[Records excerpted from a collection]
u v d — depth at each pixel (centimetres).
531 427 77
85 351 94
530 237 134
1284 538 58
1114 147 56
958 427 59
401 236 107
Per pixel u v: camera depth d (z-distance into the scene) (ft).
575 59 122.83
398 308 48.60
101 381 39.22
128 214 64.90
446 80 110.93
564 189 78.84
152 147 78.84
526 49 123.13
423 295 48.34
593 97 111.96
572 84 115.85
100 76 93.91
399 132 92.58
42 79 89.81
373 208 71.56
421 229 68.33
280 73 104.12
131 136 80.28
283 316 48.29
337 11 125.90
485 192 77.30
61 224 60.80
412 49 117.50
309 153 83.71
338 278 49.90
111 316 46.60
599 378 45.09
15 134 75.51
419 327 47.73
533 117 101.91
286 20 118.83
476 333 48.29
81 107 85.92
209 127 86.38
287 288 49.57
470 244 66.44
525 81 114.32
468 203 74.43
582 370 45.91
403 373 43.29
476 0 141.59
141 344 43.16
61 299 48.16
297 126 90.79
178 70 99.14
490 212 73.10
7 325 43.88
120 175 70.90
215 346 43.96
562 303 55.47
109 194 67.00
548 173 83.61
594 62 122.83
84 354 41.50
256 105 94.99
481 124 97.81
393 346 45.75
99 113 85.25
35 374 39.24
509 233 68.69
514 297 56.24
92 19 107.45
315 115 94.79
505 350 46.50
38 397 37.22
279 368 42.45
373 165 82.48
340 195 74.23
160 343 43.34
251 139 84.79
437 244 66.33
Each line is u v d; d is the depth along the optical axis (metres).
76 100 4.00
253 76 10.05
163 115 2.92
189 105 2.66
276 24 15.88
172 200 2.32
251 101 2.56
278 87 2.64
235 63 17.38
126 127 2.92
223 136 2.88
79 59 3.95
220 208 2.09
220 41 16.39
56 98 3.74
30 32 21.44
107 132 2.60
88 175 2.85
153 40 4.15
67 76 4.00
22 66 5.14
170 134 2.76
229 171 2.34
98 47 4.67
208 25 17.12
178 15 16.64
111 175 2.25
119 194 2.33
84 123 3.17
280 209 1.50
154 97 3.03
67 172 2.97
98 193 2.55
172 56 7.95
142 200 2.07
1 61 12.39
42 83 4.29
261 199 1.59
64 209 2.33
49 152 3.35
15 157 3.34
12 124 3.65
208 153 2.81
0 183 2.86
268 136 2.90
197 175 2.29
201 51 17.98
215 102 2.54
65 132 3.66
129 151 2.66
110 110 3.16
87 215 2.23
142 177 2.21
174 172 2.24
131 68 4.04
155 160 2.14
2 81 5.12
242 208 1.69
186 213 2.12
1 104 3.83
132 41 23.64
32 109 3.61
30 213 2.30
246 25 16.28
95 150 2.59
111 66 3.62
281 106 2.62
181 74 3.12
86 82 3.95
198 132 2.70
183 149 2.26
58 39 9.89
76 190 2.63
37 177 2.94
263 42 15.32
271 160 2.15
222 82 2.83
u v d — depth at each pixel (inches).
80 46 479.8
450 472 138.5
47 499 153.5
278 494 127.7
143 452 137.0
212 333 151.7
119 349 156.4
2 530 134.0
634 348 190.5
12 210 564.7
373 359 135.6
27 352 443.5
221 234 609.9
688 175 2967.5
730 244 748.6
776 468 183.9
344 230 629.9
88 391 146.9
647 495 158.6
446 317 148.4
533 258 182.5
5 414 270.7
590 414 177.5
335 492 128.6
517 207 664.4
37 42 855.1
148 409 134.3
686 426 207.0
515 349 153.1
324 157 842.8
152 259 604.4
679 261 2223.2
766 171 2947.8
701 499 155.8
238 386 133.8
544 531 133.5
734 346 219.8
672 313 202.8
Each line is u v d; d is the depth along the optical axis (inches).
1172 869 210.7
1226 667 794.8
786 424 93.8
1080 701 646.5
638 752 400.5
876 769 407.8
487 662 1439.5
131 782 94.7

## PROBLEM STATEMENT
Repeat the data verbatim.

## TASK RESPONSE
u v d — depth at each pixel (centimetres).
531 427 77
85 351 94
530 237 134
1284 538 58
1114 147 56
958 427 59
401 236 107
Per pixel u v: camera depth d (z-distance into the scene) (ft).
575 59 122.83
398 308 48.60
101 381 39.22
128 214 64.90
446 80 110.93
564 189 78.84
152 147 78.84
526 49 123.13
423 295 48.34
593 97 111.96
572 84 115.85
100 76 93.91
399 132 92.58
42 79 89.81
373 208 71.56
421 229 68.33
280 73 104.12
131 136 80.28
283 316 48.29
337 11 125.90
485 192 77.30
61 224 60.80
412 49 117.50
309 153 83.71
338 278 49.90
111 316 46.60
599 378 45.09
15 134 75.51
419 327 47.73
533 117 101.91
286 20 118.83
476 333 48.29
81 107 85.92
209 127 86.38
287 288 49.57
470 244 66.44
525 81 114.32
468 203 74.43
582 370 45.91
403 373 43.29
476 0 141.59
141 344 43.16
61 299 48.16
297 126 90.79
178 70 99.14
490 212 73.10
7 325 43.88
120 175 70.90
215 346 43.96
562 303 55.47
109 194 67.00
548 173 83.61
594 62 122.83
84 354 41.50
256 105 94.99
481 124 97.81
393 346 45.75
99 113 85.25
35 374 39.24
509 233 68.69
514 297 56.24
92 19 107.45
315 115 94.79
505 350 46.50
38 397 37.22
279 368 42.45
373 165 82.48
340 195 74.23
160 343 43.34
251 139 84.79
437 244 66.33
Each line is u v d; d is the depth along the optical axis (metres).
76 100 4.00
253 76 10.05
163 115 2.92
189 105 2.66
276 24 15.88
172 200 2.32
251 101 2.56
278 87 2.64
235 63 17.38
126 127 2.92
223 136 2.88
79 59 3.95
220 208 2.09
220 41 16.39
56 98 3.74
30 32 21.44
107 132 2.60
88 175 2.85
153 40 4.15
67 76 4.00
22 66 5.14
170 134 2.76
229 171 2.34
98 47 4.67
208 25 17.12
178 15 16.64
111 175 2.25
119 194 2.33
84 123 3.17
280 209 1.50
154 97 3.03
67 172 2.97
98 193 2.55
172 56 7.95
142 200 2.07
1 61 12.39
42 83 4.29
261 199 1.59
64 209 2.33
49 152 3.35
15 157 3.34
12 124 3.65
208 153 2.81
0 183 2.86
268 136 2.90
197 175 2.29
201 51 17.98
215 102 2.54
65 132 3.66
129 151 2.66
110 110 3.16
87 215 2.23
142 177 2.21
174 172 2.24
131 68 4.04
155 160 2.14
2 81 5.12
242 208 1.69
186 213 2.12
1 104 3.83
132 41 23.64
32 109 3.61
30 213 2.30
246 25 16.28
95 150 2.59
111 66 3.62
281 106 2.62
181 74 3.12
86 82 3.95
198 132 2.70
183 149 2.26
58 39 9.89
76 190 2.63
37 177 2.94
263 42 15.32
271 160 2.15
222 82 2.83
u v d — depth at each pixel (inches).
80 46 479.8
450 472 138.5
47 499 153.5
278 494 127.7
143 452 137.0
212 333 151.7
119 349 156.4
2 530 134.0
634 348 190.5
12 210 564.7
373 359 135.6
27 352 443.5
221 234 609.9
688 175 2967.5
730 244 748.6
776 468 183.9
344 230 629.9
88 391 146.9
647 495 158.6
446 317 148.4
533 258 182.5
5 414 270.7
590 414 177.5
335 492 128.6
517 207 664.4
37 42 855.1
148 409 134.3
686 426 207.0
515 349 153.1
324 157 842.8
152 259 604.4
679 261 2223.2
766 171 2947.8
701 499 155.8
238 386 133.8
544 531 133.5
734 346 219.8
672 313 202.8
Each line is u v d; d is the depth along the optical axis (inches).
1172 869 210.7
1226 667 794.8
786 424 93.8
1080 701 646.5
638 752 400.5
876 769 407.8
487 662 1439.5
131 782 94.7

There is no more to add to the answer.